I sat down next to a pillar. “Welcome on to Indian Railways!” I said to Isabelle. She hadn’t yet ridden the train. I revealed in part at the initiation. I enjoyed delivering inflated assertions: “This way to the platform!” I said. “There is the waiting room!” “Here is your ticket!” “We need to get on this compartment!” “That is a train!” I filled our wait with the proclamations to cover the nagging feeling that at any moment, IR would best me and, after all these confidences we’d be stuck on the wrong side of this metropolis.

But the train came on time, and we alighted to the general compartment. We had to stand in the crowded car. On the wall, a ripped advertisement: Improve your height! 3 to 4 inches in 3 months! The product placement succeeded well – I could barely reach the handlebars on the ceiling. My shopping bags hung from both my arms like a painted clown frown, which my face also made. Lingampalli was the train’s last call, and we had already spent the whole day marbling through the Lad bazaar.
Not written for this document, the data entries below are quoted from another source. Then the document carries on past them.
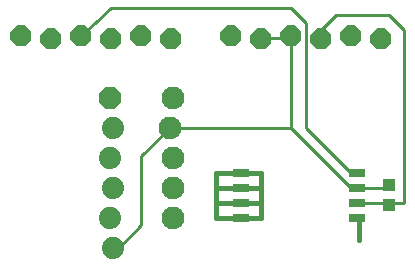
<source format=gtl>
G75*
G70*
%OFA0B0*%
%FSLAX24Y24*%
%IPPOS*%
%LPD*%
%AMOC8*
5,1,8,0,0,1.08239X$1,22.5*
%
%ADD10OC8,0.0700*%
%ADD11R,0.0394X0.0433*%
%ADD12C,0.0760*%
%ADD13OC8,0.0740*%
%ADD14C,0.0740*%
%ADD15R,0.0530X0.0270*%
%ADD16C,0.0160*%
%ADD17C,0.0100*%
D10*
X003643Y009051D03*
X002643Y009151D03*
X004643Y009151D03*
X005643Y009051D03*
X006643Y009151D03*
X007643Y009051D03*
X009643Y009151D03*
X010643Y009051D03*
X011643Y009151D03*
X012643Y009051D03*
X013643Y009151D03*
X014643Y009051D03*
D11*
X014893Y004185D03*
X014893Y003516D03*
D12*
X007693Y003101D03*
X007693Y004101D03*
X007693Y005101D03*
X007593Y006101D03*
X007693Y007101D03*
D13*
X005593Y007101D03*
D14*
X005593Y003101D03*
X005693Y004101D03*
X005593Y005101D03*
X005693Y006101D03*
X005693Y002101D03*
D15*
X009958Y003101D03*
X009958Y003601D03*
X009958Y004101D03*
X009958Y004601D03*
X013828Y004601D03*
X013828Y004101D03*
X013828Y003601D03*
X013828Y003101D03*
D16*
X013893Y003101D02*
X013893Y002351D01*
X010643Y003101D02*
X009143Y003101D01*
X009143Y003601D01*
X010643Y003601D01*
X010643Y003101D01*
X010643Y003601D02*
X010643Y004101D01*
X009143Y004101D01*
X009143Y004601D01*
X010643Y004601D01*
X010643Y004101D01*
X009143Y004101D02*
X009143Y003601D01*
D17*
X006643Y002851D02*
X005893Y002101D01*
X005693Y002101D01*
X006643Y002851D02*
X006643Y005151D01*
X007593Y006101D01*
X011643Y006101D01*
X011643Y009101D01*
X011643Y009151D01*
X011643Y009101D02*
X010643Y009101D01*
X010643Y009051D01*
X011643Y010101D02*
X012143Y009601D01*
X012143Y006101D01*
X013643Y004601D01*
X013828Y004601D01*
X013828Y004101D02*
X013643Y004101D01*
X011643Y006101D01*
X013828Y004101D02*
X014808Y004101D01*
X014893Y004185D01*
X015393Y003601D02*
X015393Y009351D01*
X014893Y009851D01*
X013143Y009851D01*
X012643Y009351D01*
X012643Y009051D01*
X011643Y010101D02*
X005643Y010101D01*
X004643Y009151D01*
X004643Y009101D01*
X013828Y003601D02*
X013912Y003516D01*
X013828Y003601D02*
X015393Y003601D01*
M02*

</source>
Then two boys, about our age, struck up a conversation with us through the ubiquitous “What country?” greeting. Wary in this male-centric train, we kept the small talk the smallest. “How do you like the water in Hyderabad?” one asked. I rummaged for the water bottle out in my backpack, held it with the label turned towards them, and took a swig. “It’s good,” I smirked. This elicited a row of genuine smiles. Everyone knows the city water’s polluted, terrible.

The boys exited a short time later. They had given us their seats. They waved goodbye, it was nice to meet you. Not seconds later, Isabelle had shoulder-turned to address the man behind her. Her light hair got another one, I thought.

We passed by the stacked white geometric apartments that meant we were anywhere in the city. We should have eaten dinner before we departed, I sighed. Then Isabelle’s unraveled face bent toward me. That man hadn’t asked her country. He didn’t need it.

“He just told me the whole train is talking about us.”

“Because we are white?”

“Because we are too friendly.”

“What are they saying?”

He had refused to tell her. “Oh no, it was too crude to repeat,” he had shaken his head and left quickly at the next stop. He had waited until his exit to tell her. He couldn’t risk fraternizing, either.

Without pausing, we had both lied to the boys and our location and our exit stop in synch for protection. We had talked about cricket and the iMax theatre, fields of study. We asked no questions in return. While the boys had laughed at the water bottle trick, we sent the passive observers into another kind of hysterics. Our look, our skin, our gender had implicated us without our words.

“Welcome to India,” I truncated my initial greeting into a flat warning. We said little the rest of the way home, even to each other.